Autant dire qu’en écri­vant ce billet, avec toutes les requêtes que j’ai lan­cées dans mon navi­ga­teur — même si j’ai uti­li­sé le navi­ga­teur TOR et le moteur de recherche Duck­Duck­Go — pour me ren­sei­gner sur les opé­ra­tions secrètes ren­sei­gnées dans ce livre, les sigles, les noms des per­sonnes impli­quées, jour­na­listes, avo­cats, les lieux où se trouvent les bases de la NSA et les articles de presse consa­crés à l’af­faire, je suis déjà qua­si­ment cer­tain d’être au cœur d’un cer­tain type de sur­veillance. Ain­si que vous, qui êtes en train de blê­mir en lisant ce billet… Il est déjà trop tard.

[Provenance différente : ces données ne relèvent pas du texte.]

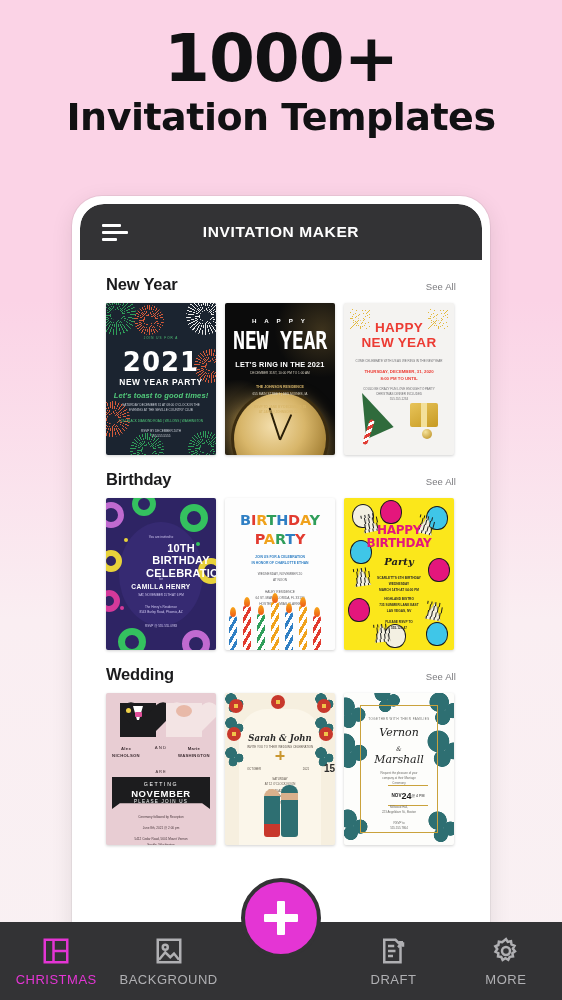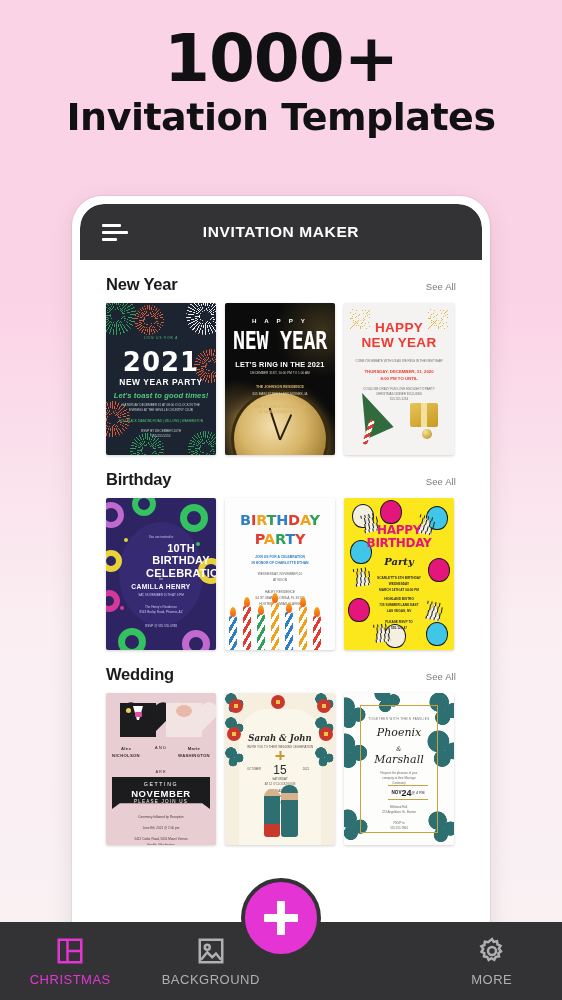"Phoenix" div.t { text: Phoenix -> Vernon }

A l’ins­tant même où j’é­cris ces mots, je reçois un mail de Google qui m’in­forme que, parce que j’ai deman­dé à ce que ce soit confi­gu­ré de telle sorte, je reçois ma time­line d’oc­tobre, c’est-à-dire le rap­port cir­cons­tan­cié de mes dépla­ce­ment le mois der­nier. Ain­si j’ai fait 746 kilo­mètres en trans­ports (beau­coup plus je pense en réa­li­té), je me suis ren­du à Vin­cennes (au zoo, avec mon fils) et à Chen­ne­vières-sur-Marne. J’ai enre­gis­tré 49 lieux dans 23 villes, etc. Le mail vient de Mou­tain View, Cali­for­nie. A moi de déci­der de quelle sur­veillance j’ai envie…

Le livre d’Ed­ward Snow­den, Mémoires vives, vient de paraître au Seuil (sep­tembre 2019), tra­duit de l’an­glais par Etienne Ménan­teau et Auré­lien Blanchard.

Le film de Lau­ra Poi­tras, Citi­zen­four, troi­sième volet de sa fresque post-11 sep­tembre (avec My coun­try, my coun­try et The oath), tour­né en 2014, est dis­po­nible dans son inté­gra­li­té sur Archive.org, en ver­sion ori­gi­nale non sous-titrée.